Le ciel est bleu, l’immeuble blanc honoré par le soleil répand sa lumière et pourtant j’ai froid.
Au-dehors, derrière la vitre et ses petites bulles coincées dans le magma devenu solide, une espèce de boîte géante sans couvercle. Les parois intérieures ont été très abîmées par des frottements, griffées, rabotées et creusées par des objets métalliques contondants, ou mouillées par l’eau du ciel. L’ensemble est plutôt grisâtre et monotone. Le soleil ne s’y aventure qu’avec parcimonie et tout au plus quelques heures par jour en plein été.
Nous sommes en été.
La fête de la musique nous l’a annoncé avec fracas et disharmonie hier soir.
Dans cette espèce de boîte ouverte à tous les vents, il y a une autre drôle de boîte en verre et, comme dans les matriochkas, encore dedans ; il y a un grand rectangle rouge.
Il se tient debout, face à moi.
Les rayons du soleil glissent doucement et se déplacent en le frôlant. Grâce aux ombres noires qui le découpent en rondelles parfaites, le soleil y affiche des formes géométriques tantôt rubis, tantôt vermeil, capucine ou géranium avec une précision d’orfèvre. Les traits sont nets, les espaces réguliers.
Il est vraiment très rouge ce rectangle.
Si j’étais pointilleuse, je le dirais même virant au ton framboise.
A propos savez-vous ? J’ai cinq framboises à cueillir sur ma terrasse !
J’adore les framboises.
Le grand rectangle est de couleur framboise…
Je me demande ce qu’il fait là, seul, dans cet univers morne, prisonnier des barreaux ébène et des vitres poussiéreuses.
Il prend une place bien plus grande par son chatoiement que celle qu’il n’occupe en réalité. Mon regard y revient toujours.
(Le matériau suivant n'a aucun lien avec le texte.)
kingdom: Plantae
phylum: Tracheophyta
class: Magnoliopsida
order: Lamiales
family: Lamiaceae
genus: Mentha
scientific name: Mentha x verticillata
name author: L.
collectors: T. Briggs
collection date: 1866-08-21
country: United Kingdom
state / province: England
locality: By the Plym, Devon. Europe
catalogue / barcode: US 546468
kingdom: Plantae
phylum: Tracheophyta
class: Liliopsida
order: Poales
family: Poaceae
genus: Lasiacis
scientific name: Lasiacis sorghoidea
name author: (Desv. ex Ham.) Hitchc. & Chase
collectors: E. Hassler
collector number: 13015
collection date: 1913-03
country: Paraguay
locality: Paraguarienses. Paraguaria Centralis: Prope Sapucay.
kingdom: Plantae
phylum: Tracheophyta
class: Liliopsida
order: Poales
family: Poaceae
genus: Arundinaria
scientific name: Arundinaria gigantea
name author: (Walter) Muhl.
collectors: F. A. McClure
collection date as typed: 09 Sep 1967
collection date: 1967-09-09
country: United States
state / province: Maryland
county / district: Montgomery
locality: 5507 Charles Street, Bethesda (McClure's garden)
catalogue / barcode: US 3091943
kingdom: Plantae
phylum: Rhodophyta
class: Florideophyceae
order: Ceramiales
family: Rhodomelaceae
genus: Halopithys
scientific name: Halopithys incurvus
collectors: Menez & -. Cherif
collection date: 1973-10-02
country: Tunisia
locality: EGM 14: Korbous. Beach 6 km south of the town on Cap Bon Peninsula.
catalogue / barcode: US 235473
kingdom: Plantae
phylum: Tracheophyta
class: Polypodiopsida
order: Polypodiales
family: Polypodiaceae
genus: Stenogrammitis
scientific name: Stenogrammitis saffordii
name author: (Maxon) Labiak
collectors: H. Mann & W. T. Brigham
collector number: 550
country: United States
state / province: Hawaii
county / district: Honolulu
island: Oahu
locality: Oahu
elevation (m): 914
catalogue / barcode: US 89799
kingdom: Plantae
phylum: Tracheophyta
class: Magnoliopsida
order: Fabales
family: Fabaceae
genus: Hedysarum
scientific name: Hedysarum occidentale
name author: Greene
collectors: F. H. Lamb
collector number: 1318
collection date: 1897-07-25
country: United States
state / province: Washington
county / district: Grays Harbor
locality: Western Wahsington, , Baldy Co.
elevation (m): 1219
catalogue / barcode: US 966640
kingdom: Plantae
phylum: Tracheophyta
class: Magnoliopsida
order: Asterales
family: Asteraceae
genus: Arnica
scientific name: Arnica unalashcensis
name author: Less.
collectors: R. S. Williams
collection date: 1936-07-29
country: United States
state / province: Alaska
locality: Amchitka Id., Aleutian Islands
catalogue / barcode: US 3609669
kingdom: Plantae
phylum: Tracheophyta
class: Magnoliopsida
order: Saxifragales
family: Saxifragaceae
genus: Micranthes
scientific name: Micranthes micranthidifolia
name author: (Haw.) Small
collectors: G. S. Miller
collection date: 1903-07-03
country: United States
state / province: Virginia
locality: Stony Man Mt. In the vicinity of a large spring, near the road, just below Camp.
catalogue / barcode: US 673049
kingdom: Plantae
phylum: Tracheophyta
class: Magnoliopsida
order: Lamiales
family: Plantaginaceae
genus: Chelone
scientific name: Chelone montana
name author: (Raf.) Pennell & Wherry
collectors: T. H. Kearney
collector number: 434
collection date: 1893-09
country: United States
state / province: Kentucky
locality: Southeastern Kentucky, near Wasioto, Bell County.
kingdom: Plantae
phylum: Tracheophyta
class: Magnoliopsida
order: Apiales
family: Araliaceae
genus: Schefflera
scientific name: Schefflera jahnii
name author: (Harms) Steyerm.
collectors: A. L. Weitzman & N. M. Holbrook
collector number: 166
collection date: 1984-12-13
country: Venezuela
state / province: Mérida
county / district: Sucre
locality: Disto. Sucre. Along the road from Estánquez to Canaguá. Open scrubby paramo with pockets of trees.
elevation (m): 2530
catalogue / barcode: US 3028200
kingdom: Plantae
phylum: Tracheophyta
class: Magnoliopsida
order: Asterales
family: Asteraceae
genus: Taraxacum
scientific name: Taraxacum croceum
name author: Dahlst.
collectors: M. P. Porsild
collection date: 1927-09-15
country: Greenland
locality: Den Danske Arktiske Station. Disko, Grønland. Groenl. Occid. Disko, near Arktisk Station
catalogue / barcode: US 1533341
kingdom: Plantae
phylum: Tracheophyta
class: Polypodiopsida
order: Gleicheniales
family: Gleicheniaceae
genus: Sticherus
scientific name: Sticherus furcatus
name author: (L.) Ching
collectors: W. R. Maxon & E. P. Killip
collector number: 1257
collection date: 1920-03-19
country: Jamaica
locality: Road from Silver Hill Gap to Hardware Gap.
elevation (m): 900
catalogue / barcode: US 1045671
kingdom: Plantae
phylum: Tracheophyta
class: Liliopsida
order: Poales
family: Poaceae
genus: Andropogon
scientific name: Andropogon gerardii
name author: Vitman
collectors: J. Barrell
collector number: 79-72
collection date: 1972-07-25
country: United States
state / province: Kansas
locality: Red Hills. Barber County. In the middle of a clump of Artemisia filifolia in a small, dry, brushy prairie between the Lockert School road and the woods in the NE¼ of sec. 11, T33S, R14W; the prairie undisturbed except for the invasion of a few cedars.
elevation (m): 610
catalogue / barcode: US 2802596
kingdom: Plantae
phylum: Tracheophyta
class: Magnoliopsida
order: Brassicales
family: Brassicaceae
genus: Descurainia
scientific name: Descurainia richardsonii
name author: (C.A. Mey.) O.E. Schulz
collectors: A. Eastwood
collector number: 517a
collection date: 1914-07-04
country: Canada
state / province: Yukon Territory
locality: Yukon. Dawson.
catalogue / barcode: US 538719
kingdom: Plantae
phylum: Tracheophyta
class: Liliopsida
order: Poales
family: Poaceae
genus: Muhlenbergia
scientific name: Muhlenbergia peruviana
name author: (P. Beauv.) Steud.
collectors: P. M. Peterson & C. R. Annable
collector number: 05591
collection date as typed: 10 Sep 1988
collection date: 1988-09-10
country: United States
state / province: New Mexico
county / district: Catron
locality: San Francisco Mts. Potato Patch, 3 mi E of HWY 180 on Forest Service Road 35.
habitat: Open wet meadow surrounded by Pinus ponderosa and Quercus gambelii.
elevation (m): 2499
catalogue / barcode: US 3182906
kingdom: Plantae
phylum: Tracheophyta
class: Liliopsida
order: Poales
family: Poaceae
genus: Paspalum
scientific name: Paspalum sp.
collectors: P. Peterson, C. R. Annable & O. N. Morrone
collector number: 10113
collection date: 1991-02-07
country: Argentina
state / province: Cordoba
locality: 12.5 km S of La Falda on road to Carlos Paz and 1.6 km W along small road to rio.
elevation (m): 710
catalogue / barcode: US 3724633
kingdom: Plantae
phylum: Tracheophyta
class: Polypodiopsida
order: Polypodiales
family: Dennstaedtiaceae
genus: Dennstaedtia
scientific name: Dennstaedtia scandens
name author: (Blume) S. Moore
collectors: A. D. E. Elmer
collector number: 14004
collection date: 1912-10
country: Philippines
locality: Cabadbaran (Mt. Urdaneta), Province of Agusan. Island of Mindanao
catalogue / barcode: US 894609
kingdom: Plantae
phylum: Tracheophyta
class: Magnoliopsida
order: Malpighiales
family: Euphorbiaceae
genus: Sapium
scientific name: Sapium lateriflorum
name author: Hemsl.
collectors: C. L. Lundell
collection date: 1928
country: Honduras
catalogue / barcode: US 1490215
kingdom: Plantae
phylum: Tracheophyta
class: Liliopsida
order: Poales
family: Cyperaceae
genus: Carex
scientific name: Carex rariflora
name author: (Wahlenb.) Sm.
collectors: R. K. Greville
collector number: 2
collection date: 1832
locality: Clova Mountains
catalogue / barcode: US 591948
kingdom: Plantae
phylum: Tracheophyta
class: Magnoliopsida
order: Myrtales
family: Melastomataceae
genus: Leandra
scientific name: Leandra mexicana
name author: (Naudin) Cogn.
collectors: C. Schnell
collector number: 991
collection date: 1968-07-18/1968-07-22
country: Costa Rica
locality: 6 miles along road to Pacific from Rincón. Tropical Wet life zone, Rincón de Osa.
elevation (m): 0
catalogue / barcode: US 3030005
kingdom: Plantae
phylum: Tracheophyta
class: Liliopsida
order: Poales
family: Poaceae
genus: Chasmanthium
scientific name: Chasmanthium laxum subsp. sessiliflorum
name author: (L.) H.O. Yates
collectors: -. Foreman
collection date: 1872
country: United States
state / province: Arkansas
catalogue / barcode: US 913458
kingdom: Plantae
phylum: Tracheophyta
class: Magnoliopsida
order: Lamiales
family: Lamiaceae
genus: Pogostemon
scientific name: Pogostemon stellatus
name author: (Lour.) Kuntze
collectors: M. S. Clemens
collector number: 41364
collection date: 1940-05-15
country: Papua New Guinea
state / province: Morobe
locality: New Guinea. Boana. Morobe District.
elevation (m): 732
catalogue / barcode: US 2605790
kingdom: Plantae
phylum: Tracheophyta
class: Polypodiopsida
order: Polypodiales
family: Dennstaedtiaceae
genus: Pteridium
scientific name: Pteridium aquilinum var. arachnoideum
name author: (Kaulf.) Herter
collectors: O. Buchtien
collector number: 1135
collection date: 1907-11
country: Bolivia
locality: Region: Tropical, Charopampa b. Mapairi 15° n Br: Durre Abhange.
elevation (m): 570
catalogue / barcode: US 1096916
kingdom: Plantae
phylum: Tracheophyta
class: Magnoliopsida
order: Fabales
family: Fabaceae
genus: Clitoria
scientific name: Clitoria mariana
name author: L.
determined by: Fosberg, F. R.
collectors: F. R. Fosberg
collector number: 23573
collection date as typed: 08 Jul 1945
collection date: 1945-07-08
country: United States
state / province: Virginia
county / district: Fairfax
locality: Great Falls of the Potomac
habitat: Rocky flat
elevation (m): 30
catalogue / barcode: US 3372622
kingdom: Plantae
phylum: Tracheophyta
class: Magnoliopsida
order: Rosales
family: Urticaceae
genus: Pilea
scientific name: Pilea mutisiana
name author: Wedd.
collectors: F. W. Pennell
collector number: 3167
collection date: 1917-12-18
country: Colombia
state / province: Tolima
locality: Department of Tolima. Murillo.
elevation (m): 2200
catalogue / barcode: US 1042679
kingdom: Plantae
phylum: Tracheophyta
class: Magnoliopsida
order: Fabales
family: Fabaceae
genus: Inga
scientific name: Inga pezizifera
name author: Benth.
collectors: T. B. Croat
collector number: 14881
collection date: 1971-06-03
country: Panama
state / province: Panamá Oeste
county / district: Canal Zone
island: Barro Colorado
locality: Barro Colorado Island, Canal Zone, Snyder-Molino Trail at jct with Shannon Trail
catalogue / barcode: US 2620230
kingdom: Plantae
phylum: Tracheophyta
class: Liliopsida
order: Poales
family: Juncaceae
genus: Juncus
Il m’attire, il m’hypnotise.
J’ai beau parcourir les montants verticaux en métal noir, les arabesques déformées et de couleurs fanées des vitres sales, j’y reviens en imaginant un coquelicot ou un cornet de sorbet aux cerises et fraises.
J’ai beau arpenter de mon regard le mur de briques, sillonner parmi les différentes tonalités de la terre cuite, examiner la complexité de la dentelle soulignant la toiture, j’y reviens comme sur une tomate cœur de bœuf alléchante, rencontrée au marché.
Il est vraiment rouge ce rectangle.
De ce rouge carmin que le ficus, pourtant envahissant, valorise dans sa cohabitation. Il l’encadre de son vert anglais, puis à coups de petites touches céladon ou vert gazon lorsque le soleil le caresse à son tour.
Le ciel est bleu.
La lumière avance sournoisement. Elle déplace ses découpages, choisit ses morceaux, les recolore. On dirait qu’elle mange l’espace peu à peu.
A cet instant, l’astre préfère foncer l’ambiance avec une couleur lie-de-vin proche d’un rouge indien, et seul, un petit domaine type révolutionnaire bolchevik résiste. Un triangle. Celui-ci clame un rouge écrevisse et hisse son drapeau. Il semble lutter en sentant son envergure se ratatiner comme une peau de chagrin.
Les montants de métal noirs qui passent devant sont eux-mêmes découpés en petits carrés tels des colonnes Buren. On pourrait jouer aux échecs. Le temps de s’imaginer déplacer les figurines sur la façade, les rois et reines sautant de case en case, le soleil a viré. Il l’a abandonné comme lassé, pour voguer sur de nouveaux supports dont il découpera les espaces à sa guise et rehaussera les couleurs.
Il n’est plus vraiment rouge ce rectangle.
Demain sans doute, il le sera de nouveau et il en sera ainsi chaque fois qu’un rayon lumineux s’aventurera au cœur de la matriochka du 44.
Le ciel est toujours bleu. C’est encore l’été pour trois mois.